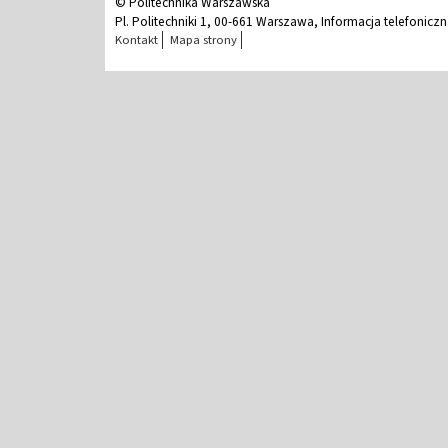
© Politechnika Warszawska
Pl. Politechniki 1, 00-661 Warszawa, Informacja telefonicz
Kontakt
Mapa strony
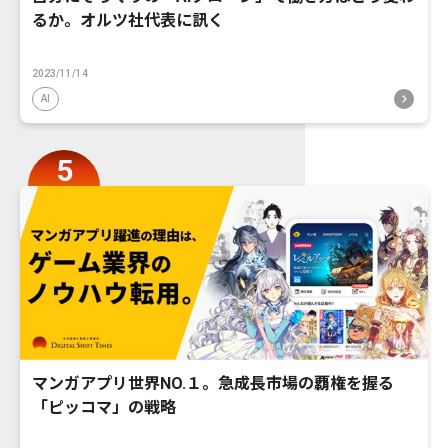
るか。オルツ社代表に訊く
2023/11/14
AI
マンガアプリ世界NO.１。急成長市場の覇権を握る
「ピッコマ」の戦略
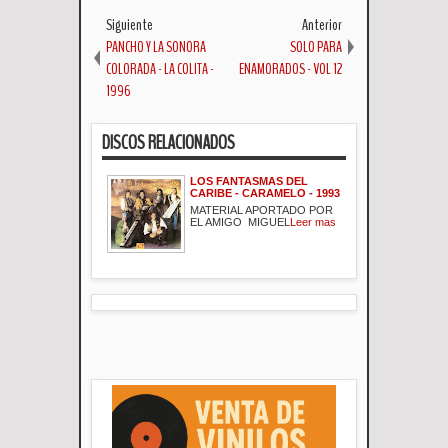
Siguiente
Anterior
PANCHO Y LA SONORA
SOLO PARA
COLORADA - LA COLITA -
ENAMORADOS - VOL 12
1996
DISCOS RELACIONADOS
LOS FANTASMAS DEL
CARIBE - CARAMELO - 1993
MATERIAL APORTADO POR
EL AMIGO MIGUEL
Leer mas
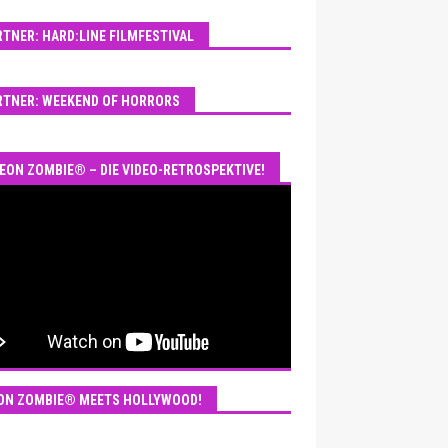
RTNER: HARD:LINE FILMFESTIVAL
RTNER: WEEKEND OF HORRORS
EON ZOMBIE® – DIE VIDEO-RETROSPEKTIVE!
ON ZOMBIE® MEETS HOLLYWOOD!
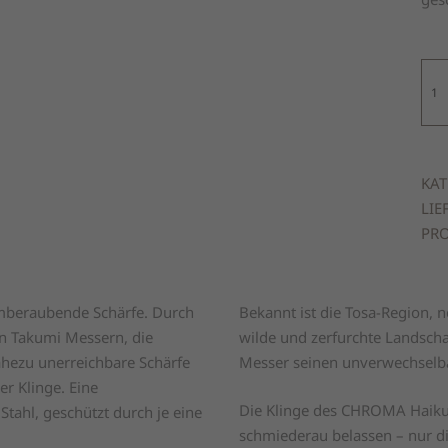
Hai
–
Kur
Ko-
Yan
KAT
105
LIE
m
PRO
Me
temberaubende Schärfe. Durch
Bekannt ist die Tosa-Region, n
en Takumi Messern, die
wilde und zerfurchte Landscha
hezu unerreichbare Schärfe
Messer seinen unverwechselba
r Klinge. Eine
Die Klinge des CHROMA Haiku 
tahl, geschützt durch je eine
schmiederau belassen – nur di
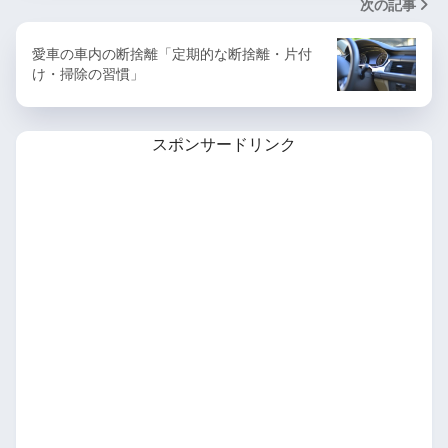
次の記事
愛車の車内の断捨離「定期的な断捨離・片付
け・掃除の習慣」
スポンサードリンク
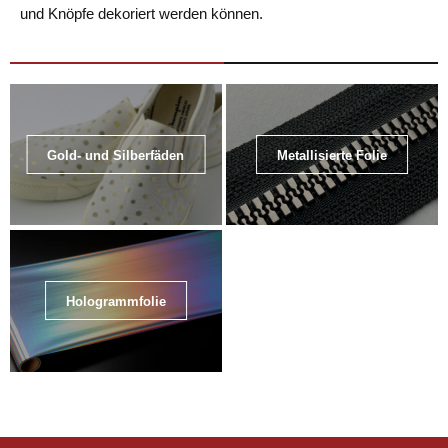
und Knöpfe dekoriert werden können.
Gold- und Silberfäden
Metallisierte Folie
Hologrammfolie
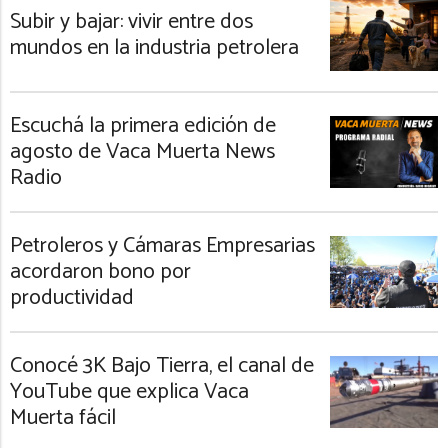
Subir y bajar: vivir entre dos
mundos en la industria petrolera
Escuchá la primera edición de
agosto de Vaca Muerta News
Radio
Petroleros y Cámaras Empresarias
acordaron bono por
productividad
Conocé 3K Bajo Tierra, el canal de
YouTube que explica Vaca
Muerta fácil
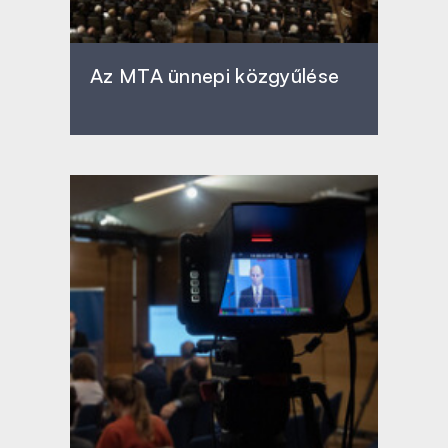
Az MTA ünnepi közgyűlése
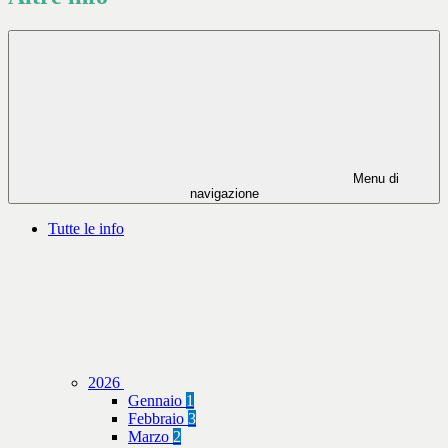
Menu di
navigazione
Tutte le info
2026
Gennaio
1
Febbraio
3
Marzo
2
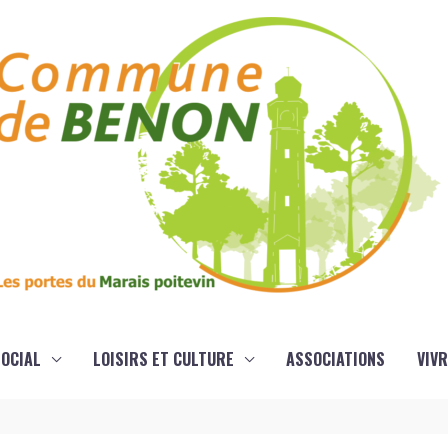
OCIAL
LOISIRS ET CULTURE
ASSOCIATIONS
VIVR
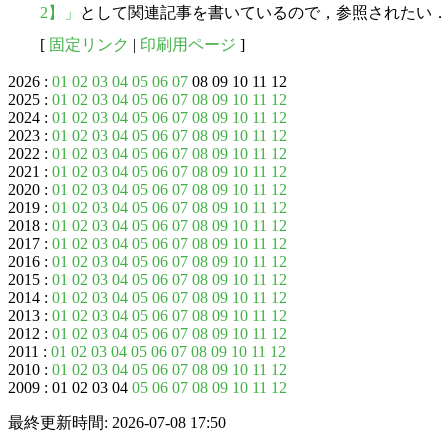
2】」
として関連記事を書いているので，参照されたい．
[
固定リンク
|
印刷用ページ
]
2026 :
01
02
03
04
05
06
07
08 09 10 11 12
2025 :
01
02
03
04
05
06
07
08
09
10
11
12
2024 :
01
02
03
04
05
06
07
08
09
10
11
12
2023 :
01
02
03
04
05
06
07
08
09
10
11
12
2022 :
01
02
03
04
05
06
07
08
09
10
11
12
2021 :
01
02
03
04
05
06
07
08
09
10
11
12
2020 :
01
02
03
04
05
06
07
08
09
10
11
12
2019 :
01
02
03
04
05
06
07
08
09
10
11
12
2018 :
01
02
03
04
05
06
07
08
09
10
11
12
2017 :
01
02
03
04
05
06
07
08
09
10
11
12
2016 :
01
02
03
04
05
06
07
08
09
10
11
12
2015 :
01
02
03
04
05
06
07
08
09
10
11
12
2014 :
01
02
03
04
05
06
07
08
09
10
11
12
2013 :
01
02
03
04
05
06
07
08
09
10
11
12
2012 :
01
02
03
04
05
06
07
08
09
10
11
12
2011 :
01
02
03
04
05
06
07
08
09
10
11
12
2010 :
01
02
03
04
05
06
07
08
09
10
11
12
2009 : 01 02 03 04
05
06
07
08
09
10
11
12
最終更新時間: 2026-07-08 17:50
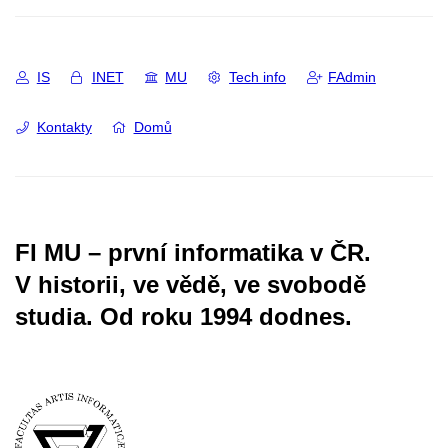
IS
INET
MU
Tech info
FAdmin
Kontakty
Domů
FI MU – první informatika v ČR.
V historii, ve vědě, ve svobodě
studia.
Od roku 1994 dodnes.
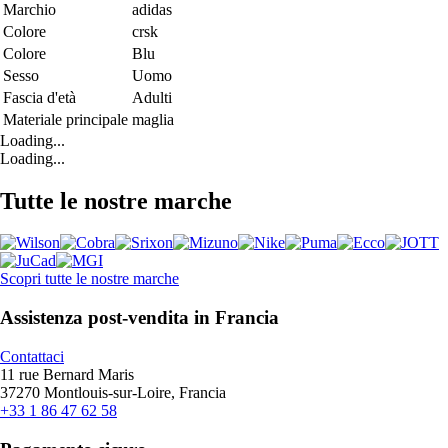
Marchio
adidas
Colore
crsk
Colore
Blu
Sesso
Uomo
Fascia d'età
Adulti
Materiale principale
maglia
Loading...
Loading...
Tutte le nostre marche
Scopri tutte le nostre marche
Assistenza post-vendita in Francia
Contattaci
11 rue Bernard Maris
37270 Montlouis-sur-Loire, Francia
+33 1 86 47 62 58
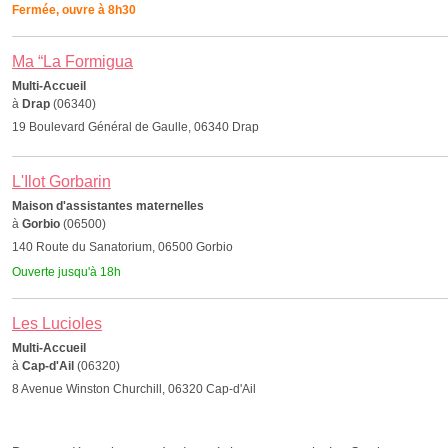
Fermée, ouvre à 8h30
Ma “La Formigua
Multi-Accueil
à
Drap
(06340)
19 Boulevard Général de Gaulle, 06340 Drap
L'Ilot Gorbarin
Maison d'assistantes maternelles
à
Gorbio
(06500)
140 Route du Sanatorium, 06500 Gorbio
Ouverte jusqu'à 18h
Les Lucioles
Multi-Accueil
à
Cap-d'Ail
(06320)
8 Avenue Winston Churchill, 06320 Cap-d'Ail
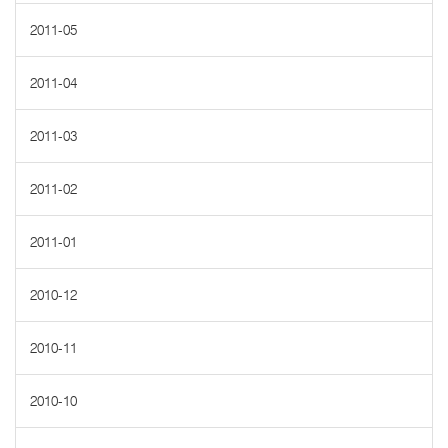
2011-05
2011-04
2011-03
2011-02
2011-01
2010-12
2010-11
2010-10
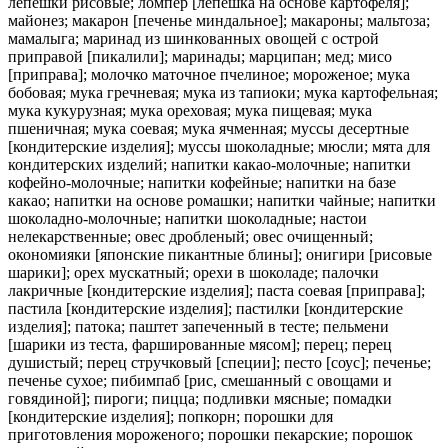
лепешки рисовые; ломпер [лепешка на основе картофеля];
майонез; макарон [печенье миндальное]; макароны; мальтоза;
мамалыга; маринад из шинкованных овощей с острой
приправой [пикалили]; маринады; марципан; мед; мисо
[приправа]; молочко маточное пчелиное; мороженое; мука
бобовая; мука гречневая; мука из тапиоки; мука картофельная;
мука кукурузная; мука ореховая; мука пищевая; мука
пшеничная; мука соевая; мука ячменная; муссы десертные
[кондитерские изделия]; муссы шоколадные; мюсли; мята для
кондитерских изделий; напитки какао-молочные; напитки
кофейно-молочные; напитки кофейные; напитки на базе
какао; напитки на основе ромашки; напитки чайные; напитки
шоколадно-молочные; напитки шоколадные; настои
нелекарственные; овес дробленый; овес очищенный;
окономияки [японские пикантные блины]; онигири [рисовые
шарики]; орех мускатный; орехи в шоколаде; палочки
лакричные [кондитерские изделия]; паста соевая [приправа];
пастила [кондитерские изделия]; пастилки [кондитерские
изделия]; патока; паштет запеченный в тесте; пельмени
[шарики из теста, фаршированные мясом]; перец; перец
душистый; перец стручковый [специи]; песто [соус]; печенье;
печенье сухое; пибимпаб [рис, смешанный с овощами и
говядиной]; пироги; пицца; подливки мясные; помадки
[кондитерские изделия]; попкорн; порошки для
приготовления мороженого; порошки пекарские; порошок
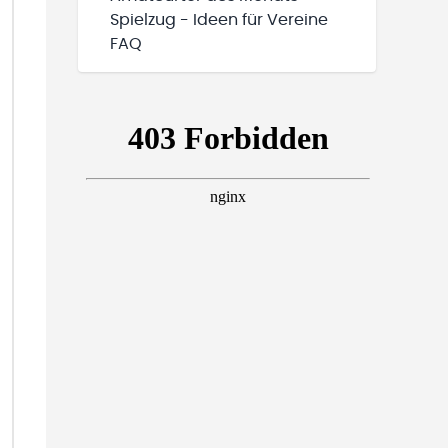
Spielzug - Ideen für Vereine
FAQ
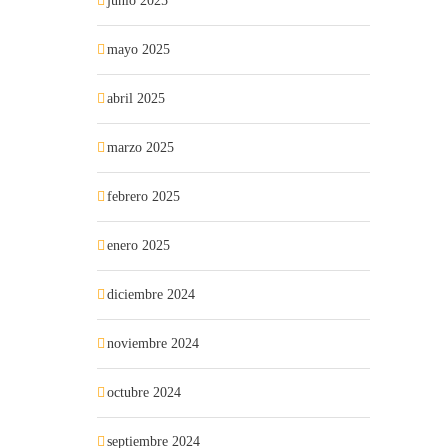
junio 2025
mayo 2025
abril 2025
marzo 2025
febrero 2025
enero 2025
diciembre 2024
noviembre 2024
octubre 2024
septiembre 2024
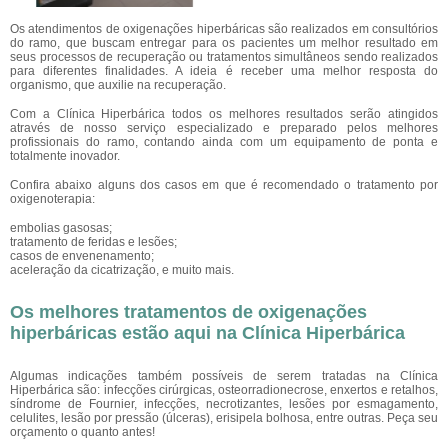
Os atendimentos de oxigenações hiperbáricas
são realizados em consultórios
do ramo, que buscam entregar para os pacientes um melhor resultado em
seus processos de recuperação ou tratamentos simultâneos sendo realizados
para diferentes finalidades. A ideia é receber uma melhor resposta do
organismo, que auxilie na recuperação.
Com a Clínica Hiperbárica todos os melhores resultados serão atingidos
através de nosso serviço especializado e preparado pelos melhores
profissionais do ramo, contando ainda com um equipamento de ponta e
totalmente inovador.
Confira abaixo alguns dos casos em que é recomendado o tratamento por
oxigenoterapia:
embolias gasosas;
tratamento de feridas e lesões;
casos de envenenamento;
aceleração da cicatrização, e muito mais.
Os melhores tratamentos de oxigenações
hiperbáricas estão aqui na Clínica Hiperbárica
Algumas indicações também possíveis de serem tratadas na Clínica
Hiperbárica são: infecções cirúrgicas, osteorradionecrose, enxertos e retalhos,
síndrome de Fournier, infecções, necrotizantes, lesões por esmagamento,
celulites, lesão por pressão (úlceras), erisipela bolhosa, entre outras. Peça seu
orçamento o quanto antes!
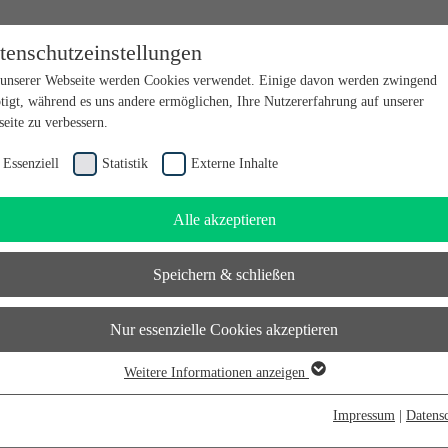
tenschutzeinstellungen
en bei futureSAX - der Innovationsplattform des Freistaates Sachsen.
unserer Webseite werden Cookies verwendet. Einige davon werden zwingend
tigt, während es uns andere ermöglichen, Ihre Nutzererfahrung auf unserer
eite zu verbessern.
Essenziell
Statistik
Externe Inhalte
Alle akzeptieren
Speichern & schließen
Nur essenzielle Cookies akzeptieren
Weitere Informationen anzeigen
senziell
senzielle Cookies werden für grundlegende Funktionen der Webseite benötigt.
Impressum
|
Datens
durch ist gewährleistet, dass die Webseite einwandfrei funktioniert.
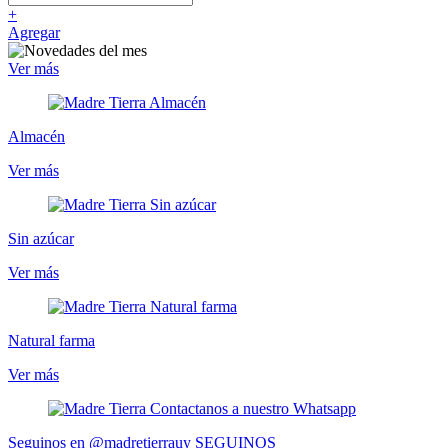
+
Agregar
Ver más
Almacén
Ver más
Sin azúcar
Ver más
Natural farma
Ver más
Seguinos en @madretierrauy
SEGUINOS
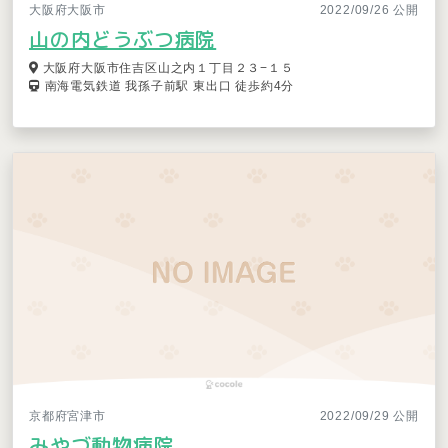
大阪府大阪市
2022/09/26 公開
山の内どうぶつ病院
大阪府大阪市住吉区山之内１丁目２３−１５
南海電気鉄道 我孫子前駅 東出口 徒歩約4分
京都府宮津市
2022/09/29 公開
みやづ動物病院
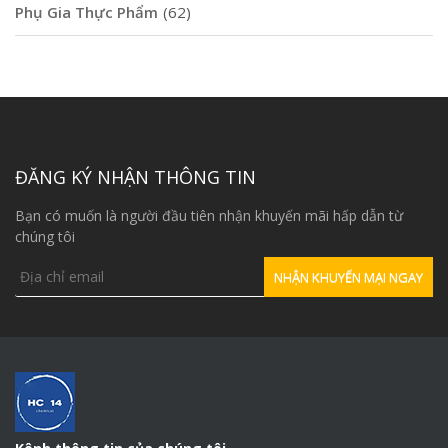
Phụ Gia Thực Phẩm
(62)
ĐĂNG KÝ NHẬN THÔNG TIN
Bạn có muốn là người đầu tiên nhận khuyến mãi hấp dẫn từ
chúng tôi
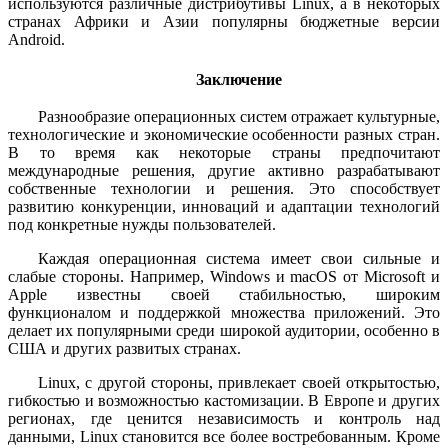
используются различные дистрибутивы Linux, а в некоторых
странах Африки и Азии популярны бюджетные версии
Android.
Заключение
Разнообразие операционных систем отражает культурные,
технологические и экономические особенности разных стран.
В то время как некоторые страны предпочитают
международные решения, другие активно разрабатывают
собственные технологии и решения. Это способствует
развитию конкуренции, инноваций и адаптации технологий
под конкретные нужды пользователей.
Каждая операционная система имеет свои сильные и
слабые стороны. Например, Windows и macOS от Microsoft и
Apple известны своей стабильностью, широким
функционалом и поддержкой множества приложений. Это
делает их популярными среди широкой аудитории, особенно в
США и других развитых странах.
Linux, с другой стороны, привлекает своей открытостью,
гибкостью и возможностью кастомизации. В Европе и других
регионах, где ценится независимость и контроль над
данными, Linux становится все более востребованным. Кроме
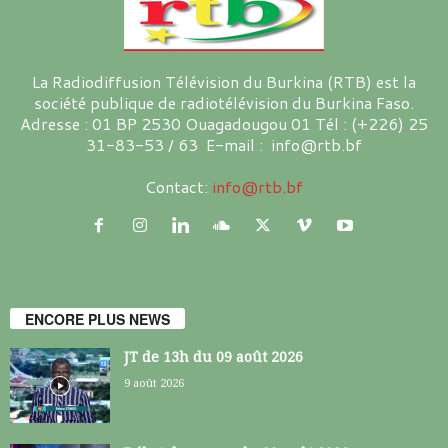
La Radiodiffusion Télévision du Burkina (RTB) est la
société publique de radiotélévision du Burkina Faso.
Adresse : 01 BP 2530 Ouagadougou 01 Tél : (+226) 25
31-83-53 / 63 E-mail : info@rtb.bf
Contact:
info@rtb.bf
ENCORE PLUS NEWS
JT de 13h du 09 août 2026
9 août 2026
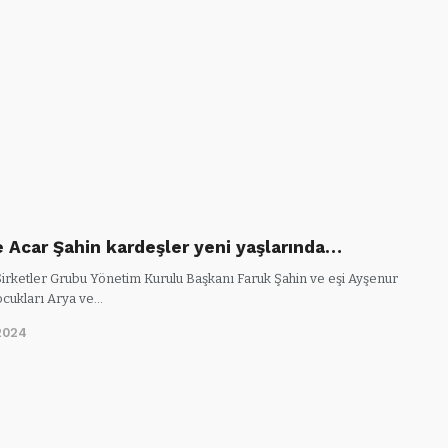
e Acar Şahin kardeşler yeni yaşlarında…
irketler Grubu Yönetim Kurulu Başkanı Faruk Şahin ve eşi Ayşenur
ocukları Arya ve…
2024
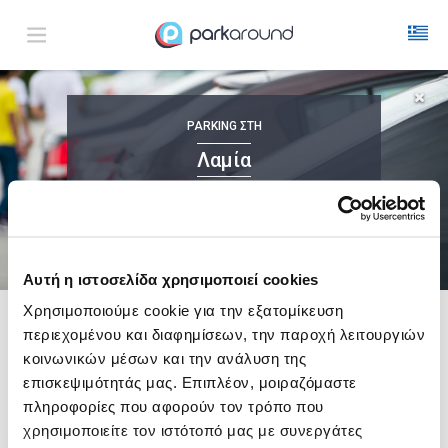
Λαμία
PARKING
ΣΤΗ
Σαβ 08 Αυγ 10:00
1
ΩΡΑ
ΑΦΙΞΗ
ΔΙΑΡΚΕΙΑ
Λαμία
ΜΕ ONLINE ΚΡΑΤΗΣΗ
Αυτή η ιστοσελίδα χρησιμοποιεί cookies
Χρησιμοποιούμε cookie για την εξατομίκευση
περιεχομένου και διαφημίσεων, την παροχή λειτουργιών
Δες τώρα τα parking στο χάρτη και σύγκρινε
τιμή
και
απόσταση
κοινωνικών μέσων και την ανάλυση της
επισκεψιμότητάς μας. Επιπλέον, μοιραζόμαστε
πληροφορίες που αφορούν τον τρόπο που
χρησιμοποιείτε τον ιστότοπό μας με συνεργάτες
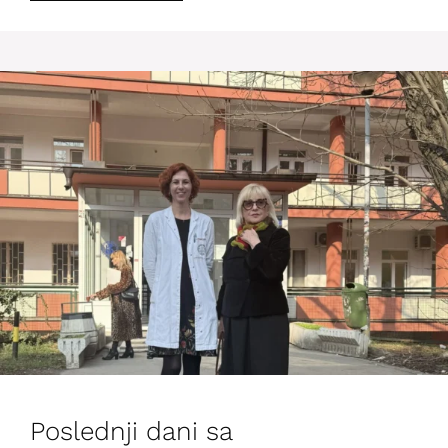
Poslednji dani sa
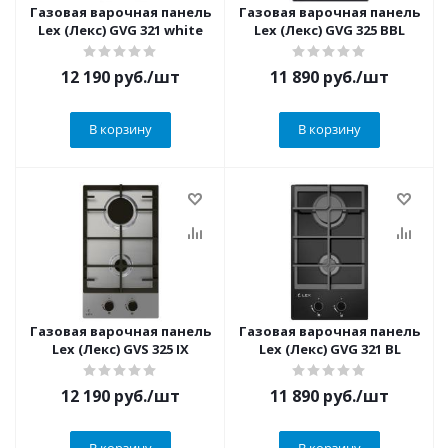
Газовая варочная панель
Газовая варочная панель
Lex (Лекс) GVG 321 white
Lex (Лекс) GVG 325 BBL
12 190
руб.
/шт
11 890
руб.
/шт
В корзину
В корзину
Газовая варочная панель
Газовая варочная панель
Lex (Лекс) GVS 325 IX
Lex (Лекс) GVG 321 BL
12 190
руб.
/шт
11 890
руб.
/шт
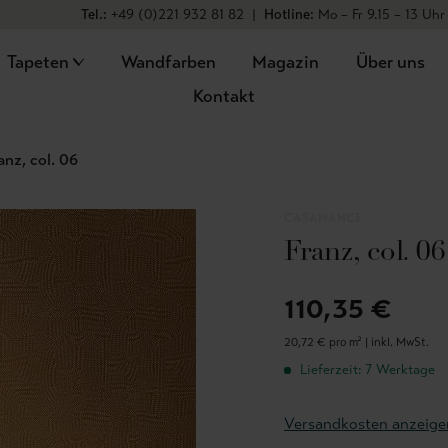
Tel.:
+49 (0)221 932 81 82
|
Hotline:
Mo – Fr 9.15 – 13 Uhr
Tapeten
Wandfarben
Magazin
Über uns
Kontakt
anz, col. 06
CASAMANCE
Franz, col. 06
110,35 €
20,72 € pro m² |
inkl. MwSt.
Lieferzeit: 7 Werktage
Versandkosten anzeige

================

Your objective
If a line in the listing contains the string "Webseite", copy it.

Answer to this exercise
unserer Webseite werden Cookies verwendet. Einige davon werden zwingend
senzielle Cookies werden für grundlegende Funktionen der Webseite benötigt.
durch ist gewährleistet, dass die Webseite einwandfrei funktioniert.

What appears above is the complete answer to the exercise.